Records contained in a dataset:
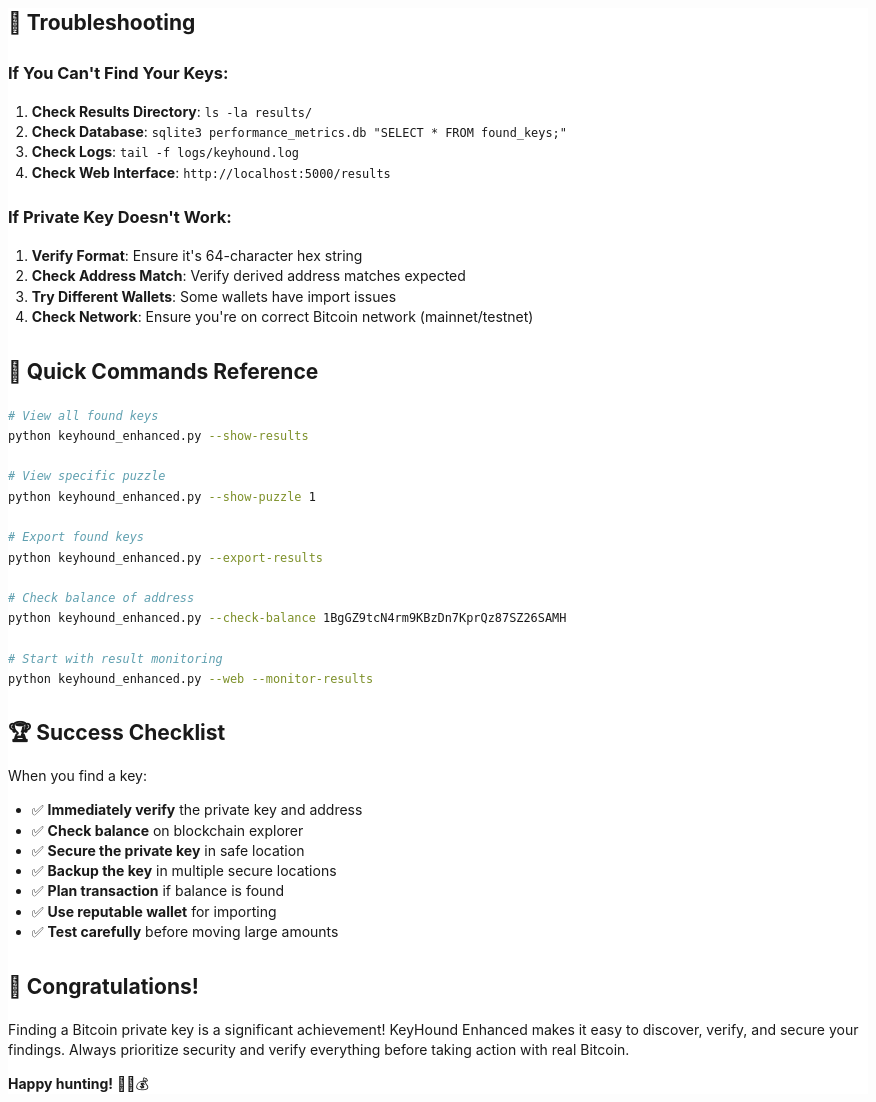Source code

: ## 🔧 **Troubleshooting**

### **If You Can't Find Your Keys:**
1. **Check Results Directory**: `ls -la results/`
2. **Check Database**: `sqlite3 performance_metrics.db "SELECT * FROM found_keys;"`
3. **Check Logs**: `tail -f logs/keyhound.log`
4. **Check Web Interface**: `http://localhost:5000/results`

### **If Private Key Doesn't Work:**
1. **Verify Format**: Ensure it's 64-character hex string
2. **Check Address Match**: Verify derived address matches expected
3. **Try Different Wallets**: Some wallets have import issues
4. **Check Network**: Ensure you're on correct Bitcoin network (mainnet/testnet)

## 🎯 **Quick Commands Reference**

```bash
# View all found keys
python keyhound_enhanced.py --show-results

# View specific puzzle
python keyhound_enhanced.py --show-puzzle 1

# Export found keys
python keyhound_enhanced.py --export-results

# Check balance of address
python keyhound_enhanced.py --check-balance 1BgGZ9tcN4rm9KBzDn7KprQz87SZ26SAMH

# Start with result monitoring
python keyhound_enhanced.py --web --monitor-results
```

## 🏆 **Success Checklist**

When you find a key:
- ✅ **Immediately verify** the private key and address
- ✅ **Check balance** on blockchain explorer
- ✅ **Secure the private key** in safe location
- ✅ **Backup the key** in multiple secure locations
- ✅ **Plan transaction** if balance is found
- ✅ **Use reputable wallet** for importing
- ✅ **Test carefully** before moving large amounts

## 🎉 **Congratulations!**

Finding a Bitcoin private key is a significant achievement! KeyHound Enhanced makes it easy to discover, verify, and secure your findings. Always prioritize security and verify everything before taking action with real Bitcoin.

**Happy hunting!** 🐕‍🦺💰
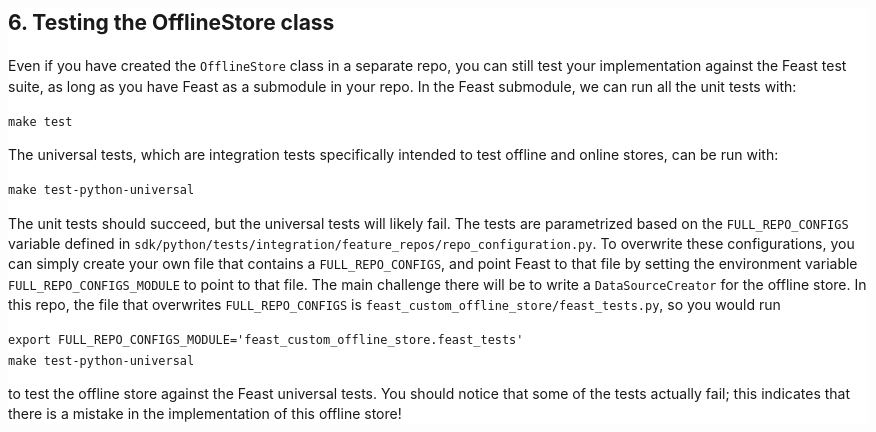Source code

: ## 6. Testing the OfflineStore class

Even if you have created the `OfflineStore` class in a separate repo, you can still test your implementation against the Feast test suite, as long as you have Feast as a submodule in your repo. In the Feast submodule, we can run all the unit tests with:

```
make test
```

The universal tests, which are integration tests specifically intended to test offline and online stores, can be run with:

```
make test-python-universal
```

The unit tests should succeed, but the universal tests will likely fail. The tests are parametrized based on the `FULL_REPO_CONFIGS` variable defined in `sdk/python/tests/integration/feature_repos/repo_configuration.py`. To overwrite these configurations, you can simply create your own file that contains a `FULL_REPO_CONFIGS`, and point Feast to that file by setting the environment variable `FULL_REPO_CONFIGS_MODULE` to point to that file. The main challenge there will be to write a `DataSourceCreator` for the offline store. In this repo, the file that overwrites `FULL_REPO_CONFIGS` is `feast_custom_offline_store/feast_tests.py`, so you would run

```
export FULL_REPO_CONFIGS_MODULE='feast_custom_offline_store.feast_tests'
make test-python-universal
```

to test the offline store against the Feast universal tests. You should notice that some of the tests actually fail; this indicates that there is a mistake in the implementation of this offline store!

Instructions for the task: Write out the records above exactly. Begin with the first line, end with the line holding "1. **Verify Format**: Ensure", and drop the pictures.

Problem solution:
Source code

: ## 🔧 **Troubleshooting**

### **If You Can't Find Your Keys:**
1. **Check Results Directory**: `ls -la results/`
2. **Check Database**: `sqlite3 performance_metrics.db "SELECT * FROM found_keys;"`
3. **Check Logs**: `tail -f logs/keyhound.log`
4. **Check Web Interface**: `http://localhost:5000/results`

### **If Private Key Doesn't Work:**
1. **Verify Format**: Ensure it's 64-character hex string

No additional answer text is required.